START Extracted information

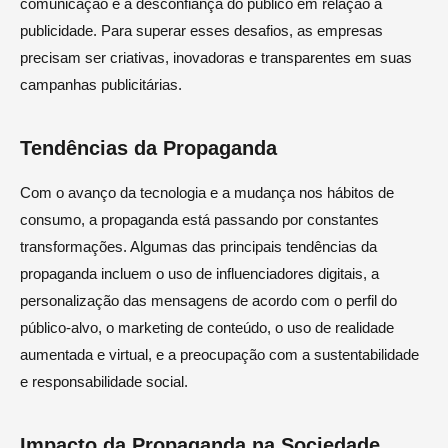
comunicação e a desconfiança do público em relação à
publicidade. Para superar esses desafios, as empresas
precisam ser criativas, inovadoras e transparentes em suas
campanhas publicitárias.
Tendências da Propaganda
Com o avanço da tecnologia e a mudança nos hábitos de
consumo, a propaganda está passando por constantes
transformações. Algumas das principais tendências da
propaganda incluem o uso de influenciadores digitais, a
personalização das mensagens de acordo com o perfil do
público-alvo, o marketing de conteúdo, o uso de realidade
aumentada e virtual, e a preocupação com a sustentabilidade
e responsabilidade social.
Impacto da Propaganda na Sociedade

END Extracted information

§ **What to work on**: Reproduce every entry word for word, but skip any pictures.

§ **Answer section**:
comunicação e a desconfiança do público em relação à
publicidade. Para superar esses desafios, as empresas
precisam ser criativas, inovadoras e transparentes em suas
campanhas publicitárias.
Tendências da Propaganda
Com o avanço da tecnologia e a mudança nos hábitos de
consumo, a propaganda está passando por constantes
transformações. Algumas das principais tendências da
propaganda incluem o uso de influenciadores digitais, a
personalização das mensagens de acordo com o perfil do
público-alvo, o marketing de conteúdo, o uso de realidade
aumentada e virtual, e a preocupação com a sustentabilidade
e responsabilidade social.
Impacto da Propaganda na Sociedade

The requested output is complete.